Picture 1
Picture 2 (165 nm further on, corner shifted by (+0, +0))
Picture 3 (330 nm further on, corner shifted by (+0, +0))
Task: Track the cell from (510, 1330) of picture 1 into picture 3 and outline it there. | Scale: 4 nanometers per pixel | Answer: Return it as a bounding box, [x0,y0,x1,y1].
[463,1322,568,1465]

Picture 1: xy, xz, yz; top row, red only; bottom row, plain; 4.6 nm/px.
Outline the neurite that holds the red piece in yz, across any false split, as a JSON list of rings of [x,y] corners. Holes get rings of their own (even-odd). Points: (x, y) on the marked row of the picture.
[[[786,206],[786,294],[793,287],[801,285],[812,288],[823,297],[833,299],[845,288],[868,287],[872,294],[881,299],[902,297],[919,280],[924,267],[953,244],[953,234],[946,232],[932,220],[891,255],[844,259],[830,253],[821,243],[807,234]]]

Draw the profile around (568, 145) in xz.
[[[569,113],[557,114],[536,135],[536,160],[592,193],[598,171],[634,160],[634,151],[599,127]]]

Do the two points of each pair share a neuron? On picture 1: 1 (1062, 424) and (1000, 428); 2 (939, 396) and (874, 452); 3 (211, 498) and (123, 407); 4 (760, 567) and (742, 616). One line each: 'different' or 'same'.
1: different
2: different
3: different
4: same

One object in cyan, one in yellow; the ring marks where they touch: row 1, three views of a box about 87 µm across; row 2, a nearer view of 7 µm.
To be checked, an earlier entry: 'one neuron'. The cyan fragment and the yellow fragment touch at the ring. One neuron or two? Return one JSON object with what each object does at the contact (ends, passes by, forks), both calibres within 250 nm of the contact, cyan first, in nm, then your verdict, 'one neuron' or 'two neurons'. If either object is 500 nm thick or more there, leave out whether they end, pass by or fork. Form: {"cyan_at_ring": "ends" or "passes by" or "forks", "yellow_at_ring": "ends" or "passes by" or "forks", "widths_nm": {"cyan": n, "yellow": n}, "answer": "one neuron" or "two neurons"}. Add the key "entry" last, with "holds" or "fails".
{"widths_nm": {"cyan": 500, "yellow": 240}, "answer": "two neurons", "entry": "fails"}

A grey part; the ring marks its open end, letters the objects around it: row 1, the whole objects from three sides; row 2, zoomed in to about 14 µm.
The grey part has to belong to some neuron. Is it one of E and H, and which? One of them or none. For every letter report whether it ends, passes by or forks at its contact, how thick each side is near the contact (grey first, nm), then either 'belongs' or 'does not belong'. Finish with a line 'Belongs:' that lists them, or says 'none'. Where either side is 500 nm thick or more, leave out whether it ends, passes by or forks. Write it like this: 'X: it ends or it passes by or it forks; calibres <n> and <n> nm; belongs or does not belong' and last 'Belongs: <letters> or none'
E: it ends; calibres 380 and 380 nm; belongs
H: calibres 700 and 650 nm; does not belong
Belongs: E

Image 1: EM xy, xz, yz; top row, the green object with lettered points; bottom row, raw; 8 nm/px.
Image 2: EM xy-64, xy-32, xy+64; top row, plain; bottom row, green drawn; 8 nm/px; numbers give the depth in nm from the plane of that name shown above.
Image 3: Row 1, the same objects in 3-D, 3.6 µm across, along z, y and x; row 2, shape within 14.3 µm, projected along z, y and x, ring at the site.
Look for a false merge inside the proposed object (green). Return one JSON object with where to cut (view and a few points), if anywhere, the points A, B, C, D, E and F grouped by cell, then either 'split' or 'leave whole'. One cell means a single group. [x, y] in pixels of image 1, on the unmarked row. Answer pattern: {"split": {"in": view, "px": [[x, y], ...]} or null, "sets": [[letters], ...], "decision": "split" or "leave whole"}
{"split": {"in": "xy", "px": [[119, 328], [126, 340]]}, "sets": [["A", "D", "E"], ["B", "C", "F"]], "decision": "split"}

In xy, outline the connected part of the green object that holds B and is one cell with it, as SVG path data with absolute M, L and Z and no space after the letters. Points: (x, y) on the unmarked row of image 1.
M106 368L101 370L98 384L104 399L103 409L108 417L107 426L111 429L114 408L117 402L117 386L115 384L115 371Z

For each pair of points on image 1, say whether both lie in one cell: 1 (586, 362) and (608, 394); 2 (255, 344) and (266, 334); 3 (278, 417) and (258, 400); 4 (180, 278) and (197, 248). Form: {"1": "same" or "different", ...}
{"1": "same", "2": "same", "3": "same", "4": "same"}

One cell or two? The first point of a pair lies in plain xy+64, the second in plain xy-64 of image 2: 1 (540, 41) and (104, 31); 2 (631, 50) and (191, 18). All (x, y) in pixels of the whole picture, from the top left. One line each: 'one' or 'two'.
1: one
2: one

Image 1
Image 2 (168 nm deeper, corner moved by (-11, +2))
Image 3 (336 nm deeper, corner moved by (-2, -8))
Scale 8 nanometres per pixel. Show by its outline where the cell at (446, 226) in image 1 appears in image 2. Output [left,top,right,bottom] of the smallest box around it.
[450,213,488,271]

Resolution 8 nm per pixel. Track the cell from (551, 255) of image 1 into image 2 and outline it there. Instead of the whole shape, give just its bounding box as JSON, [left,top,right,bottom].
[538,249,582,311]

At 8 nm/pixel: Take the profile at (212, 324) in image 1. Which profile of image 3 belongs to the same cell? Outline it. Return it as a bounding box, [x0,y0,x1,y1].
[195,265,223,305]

• **WHAT TO WORK ON**
The expected result is a copy of each line in the records where "deeper" appears.

• **OUTPUT**
Image 2 (168 nm deeper, corner moved by (-11, +2))
Image 3 (336 nm deeper, corner moved by (-2, -8))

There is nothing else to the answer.